*QUESTIONS ON THE MATERIAL:*
• a. Decide whether each statement agrees with the LA/2B transit feedback post: (i) LA/2B narrowed its public feedback down to six draft goals; (ii) transit use among South L.A. residents is about 11%; (iii) the Crenshaw Blvd enhancement runs from Wilshire Blvd to Florence Ave. Answer each with yes or no and quote the deciding words.
• b. According to the LA/2B transit feedback post, what peak-hour bus frequency could comprehensive enhancements include?
• c. Write what comes next in the LA/2B transit feedback post, beginning right after its final sentence.

*SELECTED EXTRACT:*
★ ★ ★ ★
Calling All Transit Users: LA/2B Needs Your Feedback (That Means YOU, South L.A.)

Tracks at South Crenshaw Blvd. (near 67th), looking east. (photo: sahra)

At the end of 2012, LA/2B, the project to revamp the Mobility Element of the General Plan for L.A, announced they had narrowed down the feedback gathered during more than a year’s worth of public engagement to six draft goals and their corresponding policies.

The six goals include finding ways to put street Safety first, building a World-Class Infrastructure, providing better transit Access for All Angelenos, helping people, agencies, and businesses make better transportation decisions through Informed Choices, choosing policies that help us achieve a Clean Environment & Healthy Communities, and finding the best approach to promote Smart Investments in our transportation system.

Angelenos are invited to vote on the policies they feel will best move each of the goals forward. More importantly for South L.A. residents, perhaps, there are opportunities for people to add their thoughts on the goals or policies. Last August, I wrote about how LA/2B had struggled in their efforts to reach out to South L.A. Considering how much higher transit use is among South L.A. residents — almost 18% vs. 11% city-wide — and the fact that many users don’t have other means of transportation at their disposal, ensuring these voices make it into the mix is important.

Of greatest interest to area residents might be the opportunity to suggest improvements to the Draft Transit-Enhanced Network for North-South and East-West streets. Streets intended for enhancements that fully or partially run through South L.A. include:

Broadway (near Chinatown Cornfield Park to I-105 Green Line Station)
Crenshaw Blvd (Wilshire Blvd to Florence Ave)
Florence Ave (West Blvd to to Metro Blue Line)
La Brea Ave (Hollywood Blvd to Rodeo Rd)
La Cienega Blvd (Santa Monica Blvd to Expo Line Station)
Martin Luther King Jr Blvd (Rodeo Rd to Central Ave)
Slauson Ave (Crenshaw Blvd to the Metro Blue Line)
Vermont Ave (Los Feliz Blvd to Vermont Green Line Station)
Vernon Ave (Crenshaw Blvd to Blue Line Station)
Western Ave (Santa Monica Blvd to Florence Ave)

Tracks at South Crenshaw Blvd. (near 67th), looking west. (photo: sahra)

On the surveys, participants are asked to identify whether they might like to see No change, Moderate, or Comprehensive enhancements to each of the particular streets. According to the website, moderate enhancements might include transit stops along mixed-flow curb-adjacent lanes; the peak-hour frequency of buses at less than 8-minute intervals (all routes on street combined); enhanced late night and weekend service; signal priority and queue jumps for buses; shade, benches, lighting and shelters beyond existing standard; real-time passenger information; intermodal connections (bike and car-share, taxis and local circulators); safe pedestrian and universal access; or secure long-term and short-term bike parking.

Comprehensive enhancements might include exclusive corridors for buses along busy streets, off-board fare collection, a peak-hour frequency of buses at less than 3-minutes (all routes on streets combined), turn prohibitions to promote the free-flowing of traffic, level boardings, or multiple-door boarding of buses.
★ ★ ★ ★
*RAW DATA:*
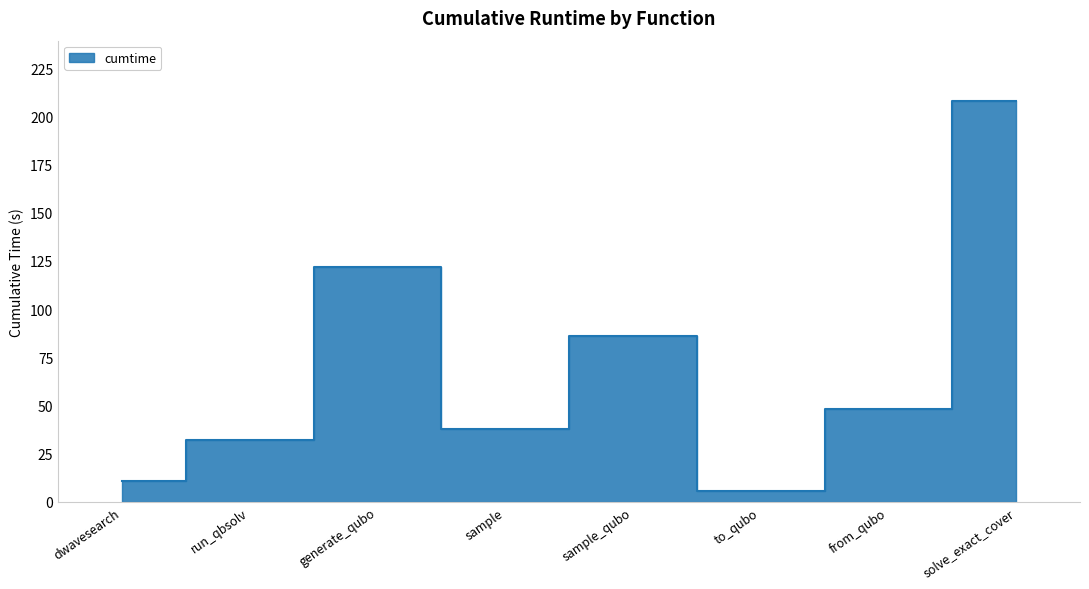

Reading left to right, list all the values displayed in this chart.

10.9	32.2	121.9	37.8	86.2	5.6	48.1	208.1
★ ★ ★ ★
*RESULTS IN ORDER:*
• a.
(i) Yes: "narrowed down the feedback gathered during more than a year’s worth of public engagement to six draft goals"
(ii) No: "almost 18% vs. 11% city-wide"
(iii) Yes: "Crenshaw Blvd (Wilshire Blvd to Florence Ave)"

• b. Buses at intervals of less than 3 minutes, counting all routes on the street combined.

• c.
If, like me, you are not a planning wonk, terms like “mixed-flow curb-adjacent lane” might take you a minute or two to figure out. Some definitions are available here, in the Complete Streets Glossary. “Mixed-flow curb-adjacent lane” is sadly not among them. To the best of my understanding, however, it is a fancy way of indicating a bus stop is at the curb along a street where buses, cars, and bikes all move unrestricted through a lane together. If that is not the case, I’m sure that someone wonkier than I will correct me below.

As with the other topics available on the online town hall, comments are welcome. Just please make sure you do it soon! Comments on the six goals close in approximately 40 days and in 83 days on the transit-enhanced networks. If you’d like to know more about the plans for the South L.A. region in general, please check here for an overview of the draft plans released for South L.A., Southeast L.A., and West Adams-Baldwin Hills-Leimert Park at the end of 2012.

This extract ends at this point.